● What you need to do: Give the data again exactly as it appears, excluding any pictures.

Saved data entries
------------------------------------------------------------------------

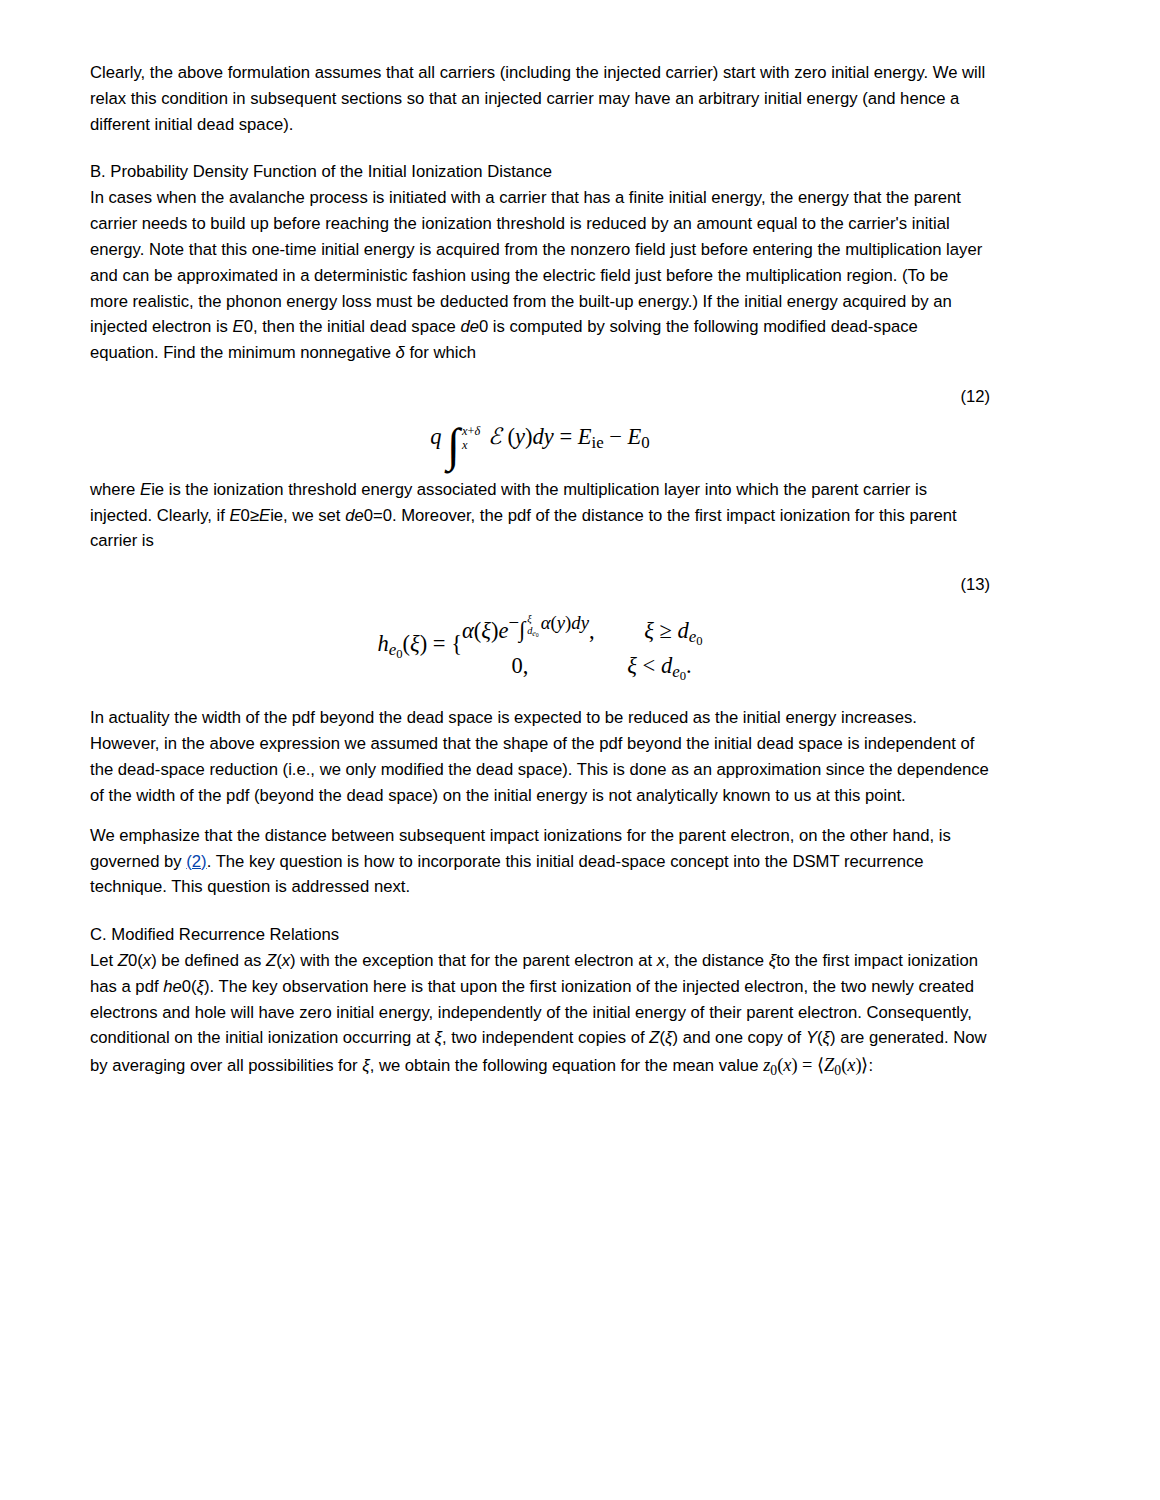Clearly, the above formulation assumes that all carriers (including the injected carrier) start with zero initial energy. We will relax this condition in subsequent sections so that an injected carrier may have an arbitrary initial energy (and hence a different initial dead space).
B. Probability Density Function of the Initial Ionization Distance
In cases when the avalanche process is initiated with a carrier that has a finite initial energy, the energy that the parent carrier needs to build up before reaching the ionization threshold is reduced by an amount equal to the carrier's initial energy. Note that this one-time initial energy is acquired from the nonzero field just before entering the multiplication layer and can be approximated in a deterministic fashion using the electric field just before the multiplication region. (To be more realistic, the phonon energy loss must be deducted from the built-up energy.) If the initial energy acquired by an injected electron is E0, then the initial dead space de0 is computed by solving the following modified dead-space equation. Find the minimum nonnegative δ for which
(12)
q ∫x+δ
x ℰ (y)dy = Eie − E0
where Eie is the ionization threshold energy associated with the multiplication layer into which the parent carrier is injected. Clearly, if E0≥Eie, we set de0=0. Moreover, the pdf of the distance to the first impact ionization for this parent carrier is
(13)
he0(ξ) = {α(ξ)e−∫ξ
de0 α(y)dy, ξ ≥ de00, ξ < de0.
In actuality the width of the pdf beyond the dead space is expected to be reduced as the initial energy increases. However, in the above expression we assumed that the shape of the pdf beyond the initial dead space is independent of the dead-space reduction (i.e., we only modified the dead space). This is done as an approximation since the dependence of the width of the pdf (beyond the dead space) on the initial energy is not analytically known to us at this point.
We emphasize that the distance between subsequent impact ionizations for the parent electron, on the other hand, is governed by (2). The key question is how to incorporate this initial dead-space concept into the DSMT recurrence technique. This question is addressed next.
C. Modified Recurrence Relations
Let Z0(x) be defined as Z(x) with the exception that for the parent electron at x, the distance ξto the first impact ionization has a pdf he0(ξ). The key observation here is that upon the first ionization of the injected electron, the two newly created electrons and hole will have zero initial energy, independently of the initial energy of their parent electron. Consequently, conditional on the initial ionization occurring at ξ, two independent copies of Z(ξ) and one copy of Y(ξ) are generated. Now by averaging over all possibilities for ξ, we obtain the following equation for the mean value z0(x) = ⟨Z0(x)⟩:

------------------------------------------------------------------------

● Response:
Clearly, the above formulation assumes that all carriers (including the injected carrier) start with zero initial energy. We will relax this condition in subsequent sections so that an injected carrier may have an arbitrary initial energy (and hence a different initial dead space).
B. Probability Density Function of the Initial Ionization Distance
In cases when the avalanche process is initiated with a carrier that has a finite initial energy, the energy that the parent carrier needs to build up before reaching the ionization threshold is reduced by an amount equal to the carrier's initial energy. Note that this one-time initial energy is acquired from the nonzero field just before entering the multiplication layer and can be approximated in a deterministic fashion using the electric field just before the multiplication region. (To be more realistic, the phonon energy loss must be deducted from the built-up energy.) If the initial energy acquired by an injected electron is E0, then the initial dead space de0 is computed by solving the following modified dead-space equation. Find the minimum nonnegative δ for which
(12)
q ∫x+δ
x ℰ (y)dy = Eie − E0
where Eie is the ionization threshold energy associated with the multiplication layer into which the parent carrier is injected. Clearly, if E0≥Eie, we set de0=0. Moreover, the pdf of the distance to the first impact ionization for this parent carrier is
(13)
he0(ξ) = {α(ξ)e−∫ξ
de0 α(y)dy, ξ ≥ de00, ξ < de0.
In actuality the width of the pdf beyond the dead space is expected to be reduced as the initial energy increases. However, in the above expression we assumed that the shape of the pdf beyond the initial dead space is independent of the dead-space reduction (i.e., we only modified the dead space). This is done as an approximation since the dependence of the width of the pdf (beyond the dead space) on the initial energy is not analytically known to us at this point.
We emphasize that the distance between subsequent impact ionizations for the parent electron, on the other hand, is governed by (2). The key question is how to incorporate this initial dead-space concept into the DSMT recurrence technique. This question is addressed next.
C. Modified Recurrence Relations
Let Z0(x) be defined as Z(x) with the exception that for the parent electron at x, the distance ξto the first impact ionization has a pdf he0(ξ). The key observation here is that upon the first ionization of the injected electron, the two newly created electrons and hole will have zero initial energy, independently of the initial energy of their parent electron. Consequently, conditional on the initial ionization occurring at ξ, two independent copies of Z(ξ) and one copy of Y(ξ) are generated. Now by averaging over all possibilities for ξ, we obtain the following equation for the mean value z0(x) = ⟨Z0(x)⟩:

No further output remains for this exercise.